■ Directions
Carry on the Blackhole logging library README from the point where it stops.
+++ Given passage +++
Skip to content

abclogin/blackhole

 
 

Folders and files

NameName
Last commit message
Last commit date

Latest commit

 
 
 
 
 
 
 
 
 
 
 
 
 
 
 
 
 
 
 
 
 
 
 
 
 
 
 
 
 
 
 

Repository files navigation

Blackhole - eating your logs with pleasure

Codeship Status for 3Hren/blackhole

This is pre-release for Blackhole 1.0.0. For clearness I've dropped all the code and started with empty project.

Some parts (almost all formatters and sinks) will be borrowed from v0.5 branch.

Other stuff will be rewritten completely using C++11/14 standard with minimal boost impact.

If you want stable, but deprecated version, please switch to v0.5 branch.

Features

Attributes

Attributes is the core feature of Blackhole. Technically speaking it's a key-value pairs escorting every logging record.

For example we have HTTP/1.1 server which produces access logs like:

[::] - esafronov [10/Oct/2000:13:55:36 -0700] 'GET /porn.png HTTP/1.0' 200 2326 - SUCCESS

It can be splitted into indexes or attributes:

message:   SUCCESS
host:      [::]
user:      esafronov
timestamp: 10/Oct/2000:13:55:36 -0700
method:    GET
uri:       /porn.png
protocol:  HTTP/1.0
status:    200
elapsed:   2326

Blackhole allows to specify any number of attributes you want, providing an ability to work with them before of while you writing them into its final destination. For example, Elasticsearch.

Shared library

Despite the header-only dark past now Blackhole is developing as a shared library. Such radical change of distributing process was chosen because of many reasons.

Mainly, header-only libraries has one big disadvantage: any code change may (or not) result in recompiling all its dependencies, otherwise having weird runtime errors with symbol loading race.

The other reason was the personal aim to reduce compile time, because it was fucking huge!

Of course there are disadvantages, such as virtual function call cost and closed doors for inlining, but here my personal benchmark-driven development helped to avoid performance degradation.

Planning

  • Shared library.
  • Inline namespaces.
  • Optional compile-time inline messages transformation (C++14).
    • Compile-time placeholder type checking.
    • Compile-time placeholder spec checking (?).
  • Python-like formatting (no printf-like formatting support) both inline and result messages.
  • Attributes.
  • Scoped attributes.
  • Wrappers.
  • Custom verbosity.
  • Custom attributes formatting.
  • Optional asynchronous pipelining.
    • Queue with block on overload.
    • Queue with drop on overload (count dropped message).
    • The same but for handlers.
  • Formatters.
    • String by pattern.
      • Optional placeholders.
      • Configurable leftover placeholder.
+++ Supplied information +++
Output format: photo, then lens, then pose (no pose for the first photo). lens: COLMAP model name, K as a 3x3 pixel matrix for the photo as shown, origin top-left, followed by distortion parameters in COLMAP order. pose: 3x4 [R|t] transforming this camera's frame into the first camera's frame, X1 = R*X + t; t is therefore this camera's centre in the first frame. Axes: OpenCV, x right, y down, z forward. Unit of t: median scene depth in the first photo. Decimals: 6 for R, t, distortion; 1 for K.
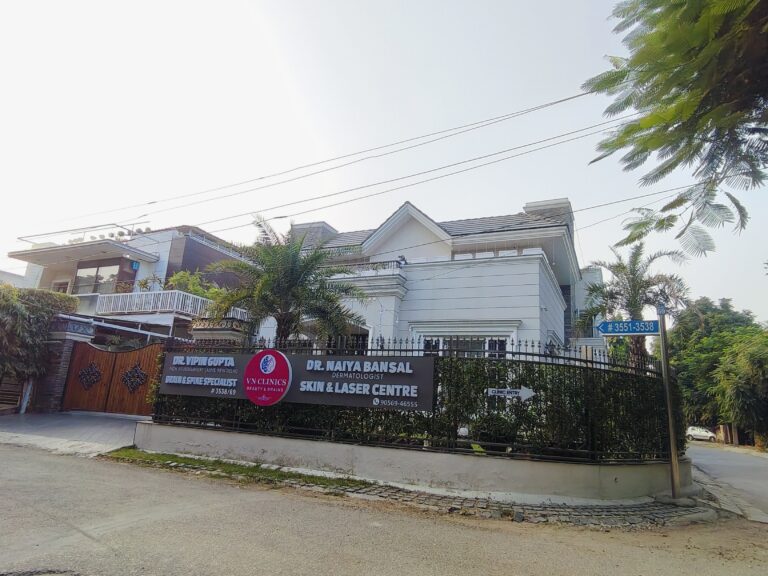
+++
+++ Supplied information +++
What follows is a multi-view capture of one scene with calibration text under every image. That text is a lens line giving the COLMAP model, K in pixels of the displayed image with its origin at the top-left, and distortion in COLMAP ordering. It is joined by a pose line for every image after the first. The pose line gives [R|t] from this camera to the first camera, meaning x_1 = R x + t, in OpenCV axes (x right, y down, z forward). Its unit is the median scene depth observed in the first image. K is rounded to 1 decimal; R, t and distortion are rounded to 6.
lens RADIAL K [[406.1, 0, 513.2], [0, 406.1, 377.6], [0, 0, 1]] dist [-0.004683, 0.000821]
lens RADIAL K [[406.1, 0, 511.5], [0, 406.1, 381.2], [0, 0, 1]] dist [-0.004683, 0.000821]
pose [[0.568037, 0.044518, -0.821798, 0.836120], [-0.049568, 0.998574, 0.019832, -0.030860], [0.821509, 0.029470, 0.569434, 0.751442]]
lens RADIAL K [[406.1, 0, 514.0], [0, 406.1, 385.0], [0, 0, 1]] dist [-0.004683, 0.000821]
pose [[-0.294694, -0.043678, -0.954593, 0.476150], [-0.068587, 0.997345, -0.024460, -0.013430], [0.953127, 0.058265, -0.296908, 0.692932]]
+++
■ Task answer
    • JSON with tree reconstruction.
  • Sinks.
    • Colored terminal output.
    • Files.
    • Syslog.
    • Socket UDP.
    • Socket TCP.
      • Blocking.
      • Non blocking.
  • Scatter-gathered IO (?)
  • Logger builder.
  • Macro with line and filename attributes.
  • Initializer from JSON (filename, string).
  • Inflector.
  • Filter category for sinks, handlers and loggers.

Formatters

Formatters in Blackhole are responsible for converting every log record passing into some byte array representation. It can be either human-readable string, JSON tree or even protobuf packed frame.

String

String formatter provides an ability to configure your logging output using pattern mechanics with powerful customization support.

Unlike previous Blackhole versions now string formatter uses python-like syntax for describing patterns with using {} placeholders and format specifications inside. Moreover now you can specify timestamp specification directly inside the general pattern or even format it as an microseconds number since epoch.

For example we have the given pattern:

[{severity:>7}] [{timestamp:{%Y-%m-%d %H:%M:%S.%f}s}] {scope}: {message}

After applying some log events we expect to receive something like this:

[  DEBUG] [2015-11-19 19:02:30.836222] accept: HTTP/1.1 GET - / - 200, 4238
[   INFO] [2015-11-19 19:02:32.106331] config: server has reload its config in 200 ms
[WARNING] [2015-11-19 19:03:12.176262] accept: HTTP/1.1 GET - /info - 404, 829
[  ERROR] [2015-11-19 19:03:12.002127] accept: HTTP/1.1 GET - /info - 503, 829

As you may notice the severity field is aligned to the right border (see that >7 spec in pattern), the timestamp is formatted using default representation with a microseconds extension and so on. Because Blackhole is all about attributes you can place and format every custom attribute you want, as we just done with scope attribute.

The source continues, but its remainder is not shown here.